L’endpoint primario era la percentuale di pazienti che raggiungevano un miglioramento pari o superiore al 50% dei criteri dell’American College of Rheumatology (ACR50) alla settimana 16. Le analisi di efficacia hanno incluso tutti i pazienti che sono stati assegnati in modo casuale (popolazione intention-to-treat); il set di analisi di sicurezza comprendeva i pazienti che hanno ricevuto una o più dosi di trattamento. I dati sono presentati alla settimana 24 (analisi pre-pianificata).

I risultati

Tra il 3 aprile 2019 e il 25 ottobre 2021, sono stati esaminati 1.163 pazienti. Di questi, 852 sono stati assegnati in modo casuale ai gruppi bimekizumab (n=431), placebo (n=281) e di riferimento (adalimumab; n=140).

Alla settimana 16, un numero significativamente maggiore di pazienti che avevano ricevuto bimekizumab (189 [44%] di 431) ha raggiunto una risposta ACR50 (relativa ad un miglioramento pari o superiore al 50% rispetto ai criteri dell’American College of Dermatology) rispetto al placebo (28 [10%] di 281) e ad adalimumab (64 [46%] di 140).

Tutti gli endpoint secondari sono stati soddisfatti. Gli eventi avversi legati al trattamento fino alla settimana 16 sono stati segnalati in 258 [60%] dei 431 pazienti che hanno ricevuto bimekizumab, in 139 [49%] dei 281 pazienti che hanno ricevuto placebo e in 83 [59%] dei 140 pazienti che hanno ricevuto adalimumab. Non si sono verificati decessi.

Le conclusioni

Il trattamento con bimekizumab ha avuto miglioramenti superiori nei risultati di efficacia articolare, cutanea e radiografica alla settimana 16 rispetto al placebo in pazienti con artrite psoriasica che erano naive ai farmaci biologici DMARD.
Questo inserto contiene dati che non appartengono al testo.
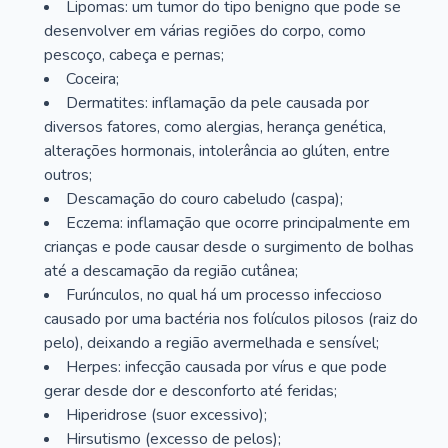
Lipomas: um tumor do tipo benigno que pode se
desenvolver em várias regiões do corpo, como
pescoço, cabeça e pernas;
Coceira;
Dermatites: inflamação da pele causada por
diversos fatores, como alergias, herança genética,
alterações hormonais, intolerância ao glúten, entre
outros;
Descamação do couro cabeludo (caspa);
Eczema: inflamação que ocorre principalmente em
crianças e pode causar desde o surgimento de bolhas
até a descamação da região cutânea;
Furúnculos, no qual há um processo infeccioso
causado por uma bactéria nos folículos pilosos (raiz do
pelo), deixando a região avermelhada e sensível;
Herpes: infecção causada por vírus e que pode
gerar desde dor e desconforto até feridas;
Hiperidrose (suor excessivo);
Hirsutismo (excesso de pelos);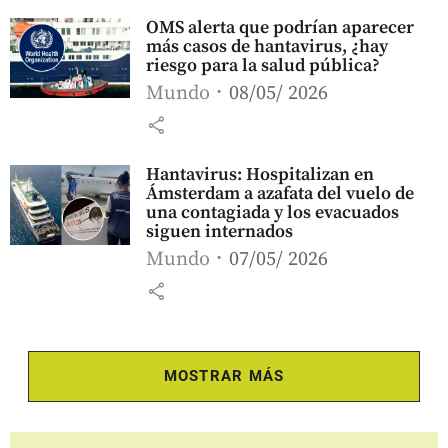
OMS alerta que podrían aparecer
más casos de hantavirus, ¿hay
riesgo para la salud pública?
Mundo
08/05/ 2026
share
Hantavirus: Hospitalizan en
Ámsterdam a azafata del vuelo de
una contagiada y los evacuados
siguen internados
Mundo
07/05/ 2026
share
MOSTRAR MÁS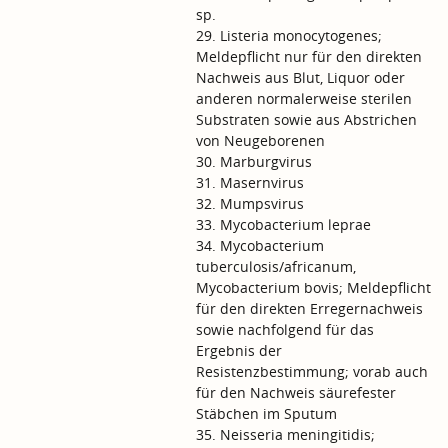
sp.
29. Listeria monocytogenes;
Meldepflicht nur für den direkten
Nachweis aus Blut, Liquor oder
anderen normalerweise sterilen
Substraten sowie aus Abstrichen
von Neugeborenen
30. Marburgvirus
31. Masernvirus
32. Mumpsvirus
33. Mycobacterium leprae
34. Mycobacterium
tuberculosis/africanum,
Mycobacterium bovis; Meldepflicht
für den direkten Erregernachweis
sowie nachfolgend für das
Ergebnis der
Resistenzbestimmung; vorab auch
für den Nachweis säurefester
Stäbchen im Sputum
35. Neisseria meningitidis;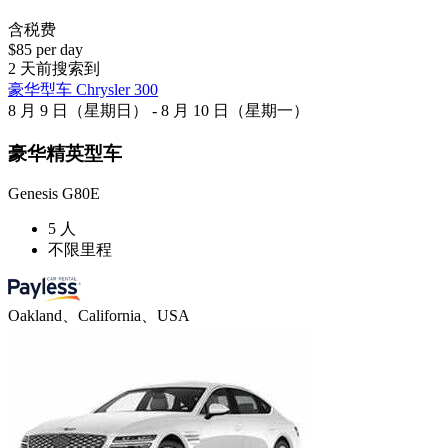
含税费
$85 per day
2 天前搜索到
豪华型车 Chrysler 300
8 月 9 日（星期日） - 8 月 10 日（星期一）
豪华精英型车
Genesis G80E
5 人
不限里程
Oakland、California、USA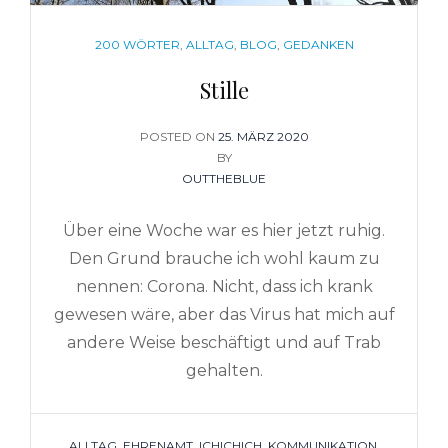
CATEGORIES
200 WÖRTER
,
ALLTAG
,
BLOG
,
GEDANKEN
Stille
POSTED ON
POSTED
25. MÄRZ 2020
BY
ON
OUTTHEBLUE
Über eine Woche war es hier jetzt ruhig.
Den Grund brauche ich wohl kaum zu
nennen: Corona. Nicht, dass ich krank
gewesen wäre, aber das Virus hat mich auf
andere Weise beschäftigt und auf Trab
gehalten.
TAGS
ALLTAG
,
EHRENAMT
,
ICHICHICH
,
KOMMUNIKATION
,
È stato, inoltre, sottolineato che il profilo di sicurezza di bimekizumab, compresa l’insorgenza di infezioni fungine, era coerente con i precedenti studi di fase III in pazienti con psoriasi a placche e con gli inibitori dell’IL-17A.

I. B. McInnes, A. Asahina, L. C. Coates et al., Bimekizumab in patients with psoriatic arthritis, naive to biologic treatment: a randomised, double-blind, placebo-controlled, phase 3 trial (BE OPTIMAL), Lancet. 2023 Jan 7;401(10370):25-37. doi: 10.1016/S0140-6736(22)02302-9. Epub 2022 Dec 6.